▶ [Extract]:
1. Protocol Rules
  2. Black Swan Event

Protocol Rules

Black Swan Event

In some case, during huge price swing or any other kind of fear-euphoria event - it is possible for the protocol to run out of LP's liquidities or for the funding rate to reach the maximum value (6044.6%). This is called a Black Swan Event.

The protocol has a debt and can no longer honor the trader PnL - in more technical term, the protocol is undercollateralized.

The situation could eventually resolve itself as traders exit the pool. If it doesn't here what it would mean for a trader.

Trader exit with a pool debt

For each trader, the pool keep a mapping of averageSharesValue that get updated on every trader's mint. This variable is used to calculate the trader's principal - ie the average value of the trader's collateral as he minted the synthetic. The PnL is then calculated as the difference between the current value of the trader's shares and the principal.

If the pool has no debt, the value received by the trader is equal to Principal + PnL.

▶ [Exercise details]: Continue the passage on the Black Swan Event, starting after its final sentence. The entries are separate material and have no connection to the passage on the Black Swan Event.

▶ [Supplied data]:
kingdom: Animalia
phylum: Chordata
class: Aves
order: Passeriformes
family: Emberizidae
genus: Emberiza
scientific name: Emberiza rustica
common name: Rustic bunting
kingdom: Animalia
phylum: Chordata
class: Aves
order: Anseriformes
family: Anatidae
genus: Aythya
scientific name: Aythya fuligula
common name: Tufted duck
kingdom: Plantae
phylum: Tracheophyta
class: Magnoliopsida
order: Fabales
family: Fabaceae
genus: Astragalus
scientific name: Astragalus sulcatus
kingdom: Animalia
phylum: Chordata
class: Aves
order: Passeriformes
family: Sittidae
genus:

▶ [Written response]:
In case of a debt, the value received by the trader is equal to Principal + PnL * ActiveLiquidities / (ActiveLiquidities + debt).

As you can see, only the trader's PnL is affected by the debt, the principal is not affected. If the PnL is negative, the trader will actually receive more money than he should have.

If the PnL is positive, the trader will receive less money than he should have, but the principal will be unaffected.

Liquidity Provider exit with a pool debt

Liquidity provider are not affected by the debt, they will receive the same amount of liquidity as they should have. They can leave or enter the pool at any time.